*Text passage*:
· · · ·

Chem: Equilibrium Constant Question

[BioBabe91]

Homework Statement

For the equilibrium PCl5 <---> PCl3 + Cl2, all gases, Keq = 4.16e-2. The equilibrium concentration of PCl5 is 1.0 M, and both PCl3 and Cl2 are 0.204 M. If the volume of this closed system is doubled, what are the concentrations of each gas when a new equilibrium is reached?

Homework Equations

Keq = ([product 1]^n * [product 2]^n) / ([reactant 1]^n * [reactant 2]^n)

The Attempt at a Solution

old E: 1 M, 0.204 M, 0.204 M
new E: PCl5: 1-x, PCl3: 0.204+x, Cl2: 0.204+x
since the equilibrium would shift to the right where there's more moles.

· · · ·

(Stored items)
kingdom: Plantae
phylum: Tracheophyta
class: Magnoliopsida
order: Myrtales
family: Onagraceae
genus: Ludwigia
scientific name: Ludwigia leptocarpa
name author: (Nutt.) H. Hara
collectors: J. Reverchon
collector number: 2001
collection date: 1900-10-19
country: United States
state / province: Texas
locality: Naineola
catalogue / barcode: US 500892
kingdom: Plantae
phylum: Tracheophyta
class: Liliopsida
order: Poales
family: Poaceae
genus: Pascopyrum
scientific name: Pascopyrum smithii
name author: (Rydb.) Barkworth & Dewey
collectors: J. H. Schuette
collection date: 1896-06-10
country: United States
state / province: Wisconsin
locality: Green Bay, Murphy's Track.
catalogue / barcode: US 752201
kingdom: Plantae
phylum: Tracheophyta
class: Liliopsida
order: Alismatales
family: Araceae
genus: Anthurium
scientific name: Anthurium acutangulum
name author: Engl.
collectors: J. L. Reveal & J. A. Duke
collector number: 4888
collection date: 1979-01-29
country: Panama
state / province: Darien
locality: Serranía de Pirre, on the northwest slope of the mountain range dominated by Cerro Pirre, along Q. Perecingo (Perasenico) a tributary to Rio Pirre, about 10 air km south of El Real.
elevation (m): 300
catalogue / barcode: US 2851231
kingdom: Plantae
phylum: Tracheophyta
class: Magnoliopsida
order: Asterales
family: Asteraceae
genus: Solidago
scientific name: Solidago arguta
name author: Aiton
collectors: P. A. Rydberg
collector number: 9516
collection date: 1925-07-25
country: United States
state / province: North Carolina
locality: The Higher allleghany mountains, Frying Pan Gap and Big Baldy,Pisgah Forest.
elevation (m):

· · · ·

*Tasks for this exercise*:
- A) Please reproduce the part of the equilibrium homework post starting at "Chem: Equilibrium Constant" and ending at "equilibrium is reached?".
- B) Write the next part of the equilibrium homework post, picking up after its final sentence.

*Task-by-task results*:
- A)
Chem: Equilibrium Constant Question

[BioBabe91]

Homework Statement

For the equilibrium PCl5 <---> PCl3 + Cl2, all gases, Keq = 4.16e-2. The equilibrium concentration of PCl5 is 1.0 M, and both PCl3 and Cl2 are 0.204 M. If the volume of this closed system is doubled, what are the concentrations of each gas when a new equilibrium is reached?

- B)
Now, when I try to solve it, I run into an obstacle:
4.16e-2 = ((0.204+x)(0.204+x))/(1-x)
4.16e-2 - 4.16e-2(x) = 0.0416+0.408x+x^2
0 = x^2 + 0.4496x
0 = x(x+0.4496)
But x cannot be negative!

 

[Ygggdrasil]

The volume doubles for for the new E you'd have to use 0.5-x and 0.102+x as your concentrations.

 

[BioBabe91]

Ooh that makes sense now... so the initial concentration is halved AND the equilibrium shifts.
Would have never figured that out. Thanks.